You may need to schedule a few sessions of candle burning before the new RV smell is completely eliminated. However, this method may be all you need to take care of unexpected scents.
7. Get Air Purifying Plants
What’s an all natural method that you can try to help rid your RV of unnatural smells? You can get air purifying plants, of course! There are many different potted plants that you can place around the interior of your RV so that you get the cleanest air possible.
Some popular air purifying plants include:
- Spider plants
- Peace lilies
- Many palm varieties
- Pothos plants
- Calathea plants
- Rubber plants
- English ivy
While plants may work in ways that are too subtle for you (especially if you have an upcoming camping trip), this can be a fairly easy solution to invest in. It may be especially lovely to those of you living in your travel trailer full time.
However, it is important to note that RVs are always at risk for moisture damage, especially if you plan on traveling to or storing your RV in a particularly moist location.
Having too many plants inside of an enclosed area can indeed be too much of a good thing. Too many plants can mean more moisture, and can damage the interior of your brand new rig. Try some plants in moderation, and always be careful when watering them!
8. Activated Charcoal Could Help
Speaking of moisture, did you know that activated charcoal can help you eliminate excess moisture as well as unpleasant smells? You can purchase activated charcoal in many forms, some of which may help you combat the bad scents lingering in your RV from manufacturing.

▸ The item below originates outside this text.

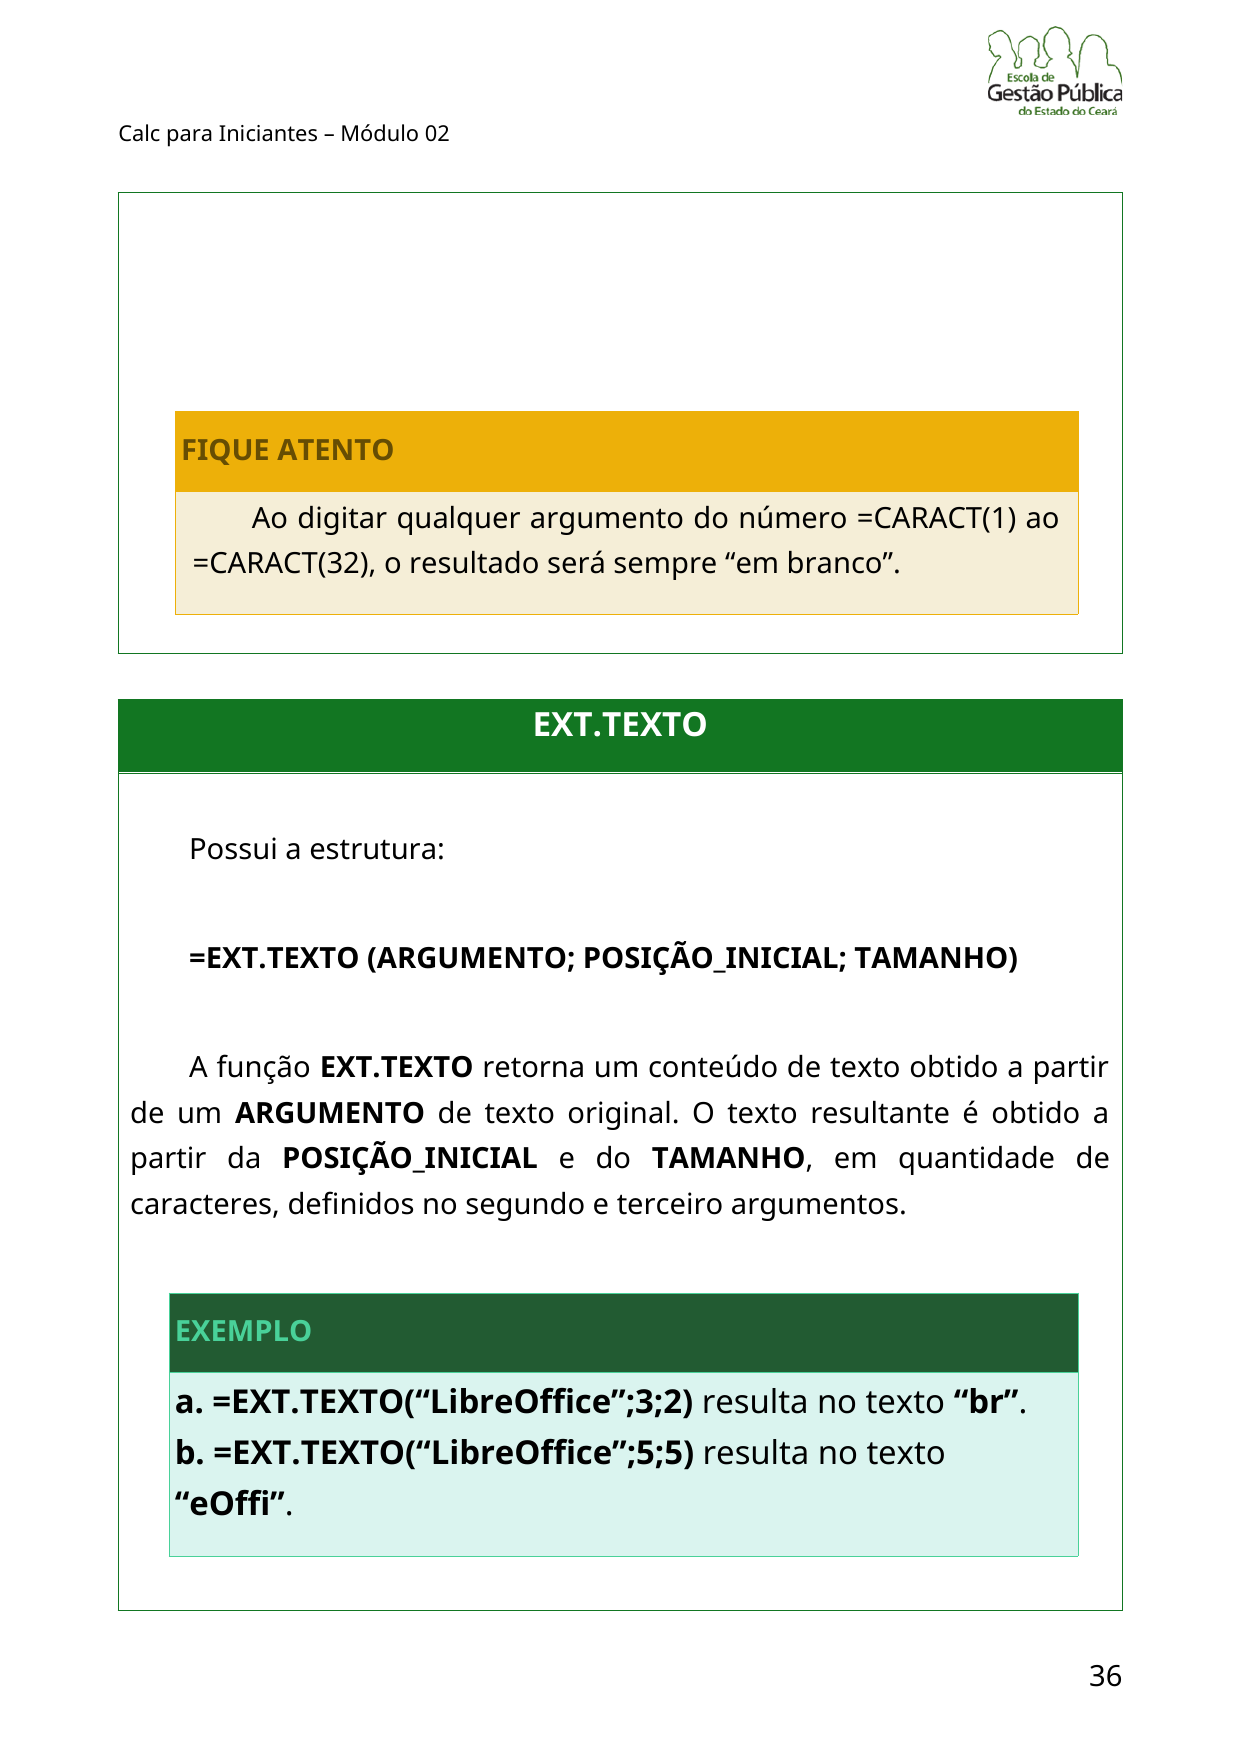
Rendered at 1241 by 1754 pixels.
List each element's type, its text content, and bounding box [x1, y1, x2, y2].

I personally use these bamboo charcoal bags throughout my RV. They absorb excess moisture, which is something that plagues my RV since I live in the Pacific Northwest. They also help with unpleasant smells as well.

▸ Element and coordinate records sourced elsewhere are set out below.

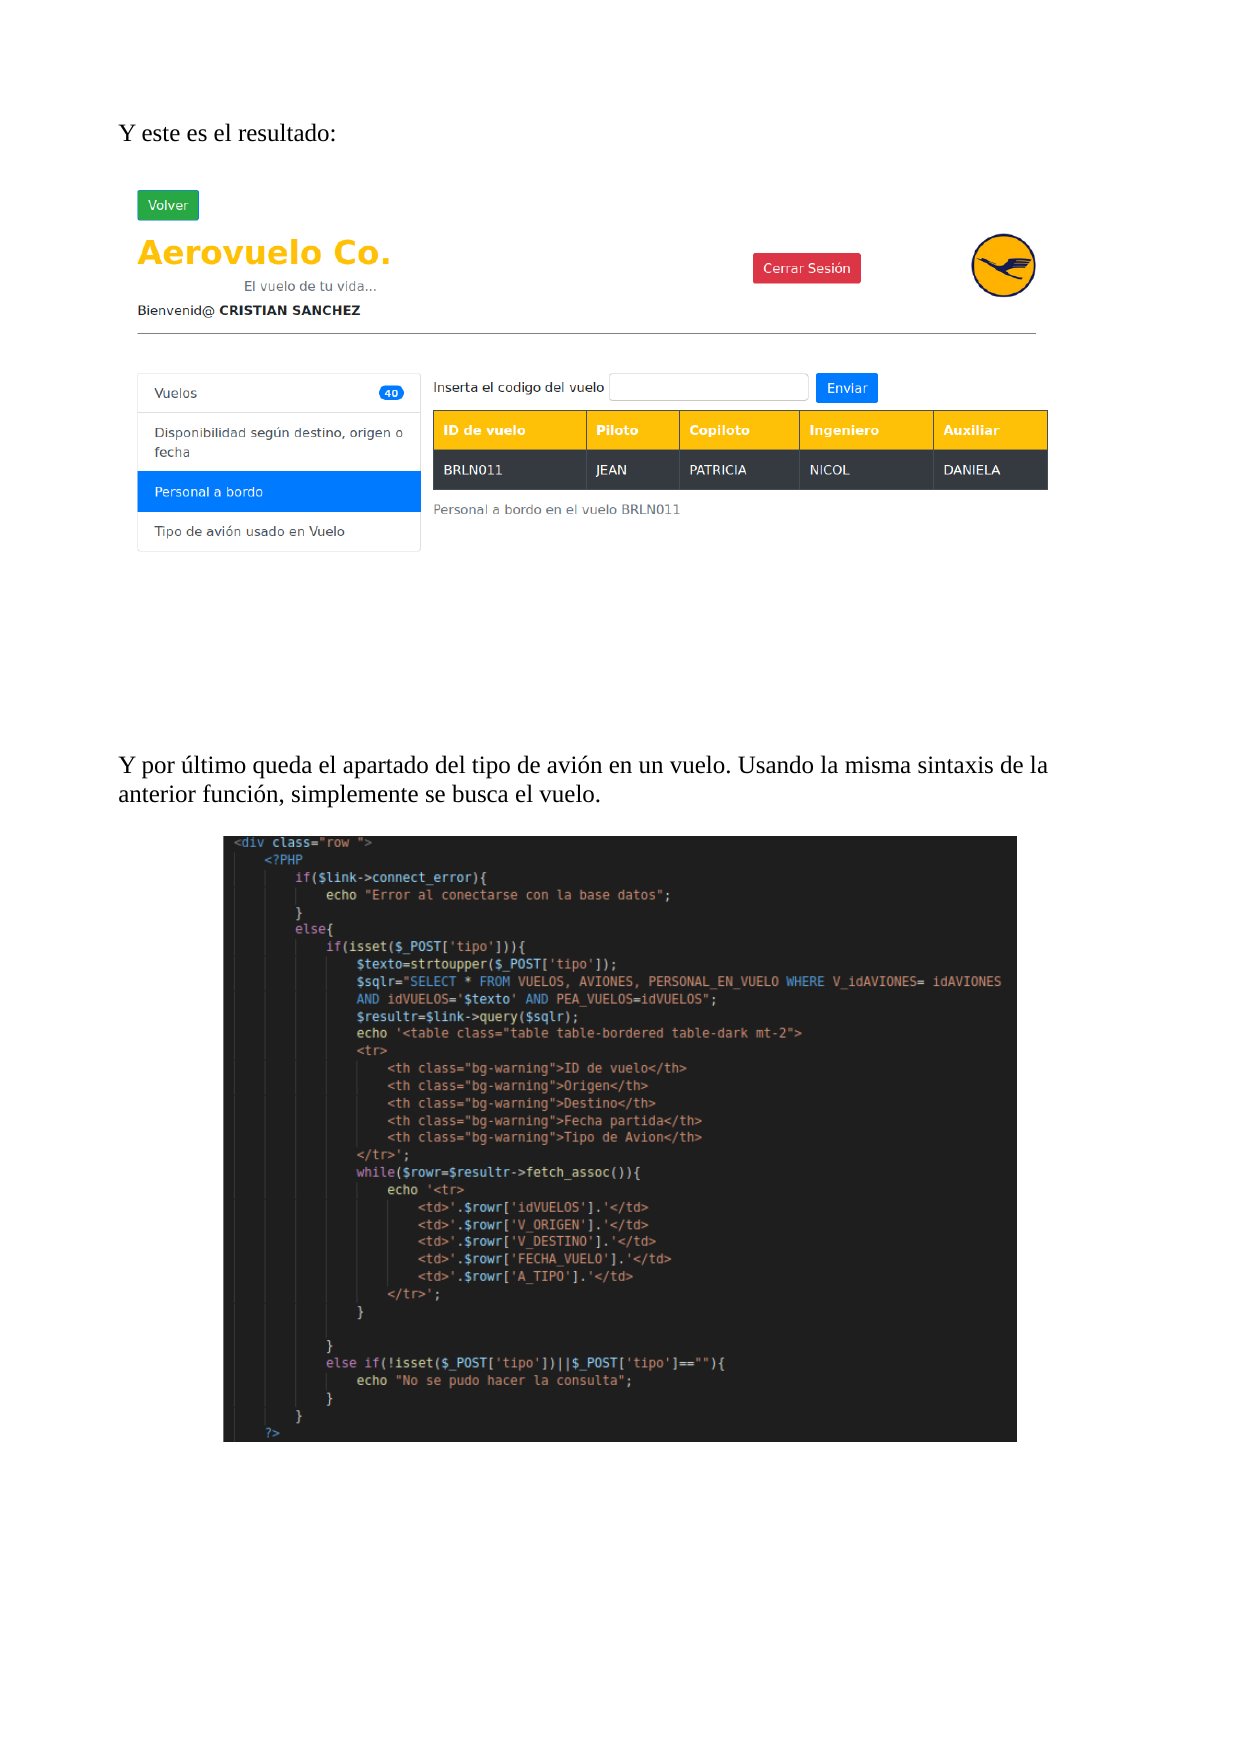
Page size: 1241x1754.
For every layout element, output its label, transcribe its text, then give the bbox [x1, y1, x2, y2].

picture [121, 182, 1085, 683]
text Y por último queda el apartado del tipo de avión en un vuelo. Usando la misma sintaxis de la anterior función, simplemente se busca el vuelo. [118, 751, 1122, 808]
text Y este es el resultado: [118, 118, 1122, 147]
picture [223, 836, 1017, 1442]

You can reuse these bags by simply setting them out in the sunshine to air dry, and the charcoal gets refreshed. These are perfect compact solutions to eliminating both moisture and smells inside of your new rig!
New RV Smell in RVs Over Time
While purchasing a brand new RV only to find that it smells bad can be disappointing, there may not be very much for you to do, at least at first. What’s the best solution for fighting new RV smell? Time.
That’s right- time is your best solution to chemical smells inside of your trailer, particularly when it comes to fighting formaldehyde. But why might this be?
Well, formaldehyde dissipates over time, usually as your trailer ages, year after year. This is how the chemical is designed, and it gradually lessens as the materials used to build your motorhome age.
This is why I never noticed an unpleasant smell in my travel trailer: it was built in the year 1976! By the time I purchased it, decades of formaldehyde and other chemicals had completely disappeared, leaving no scent behind.
This is one of the main arguments for purchasing an older RV. While it won’t help you with your new RV scent, it can be a comforting thought. You won’t be stuck with gross RV smells forever, and any harmful effects from formaldehyde are reduced year after year.
However, if you do suffer from a formaldehyde or chemical production allergy, some of the techniques and tricks used above should help you through this process. You no doubt want to hit the road fast, and these tips can help!
There aren’t very many people who enjoy the smell of a new RV. However, if you’ve always wondered how to properly eliminate the smell, hopefully you have picked out some helpful tricks from this article!
Have you encountered any tricks that you can use when it comes to getting rid of new RV smell? Let us know in the comments!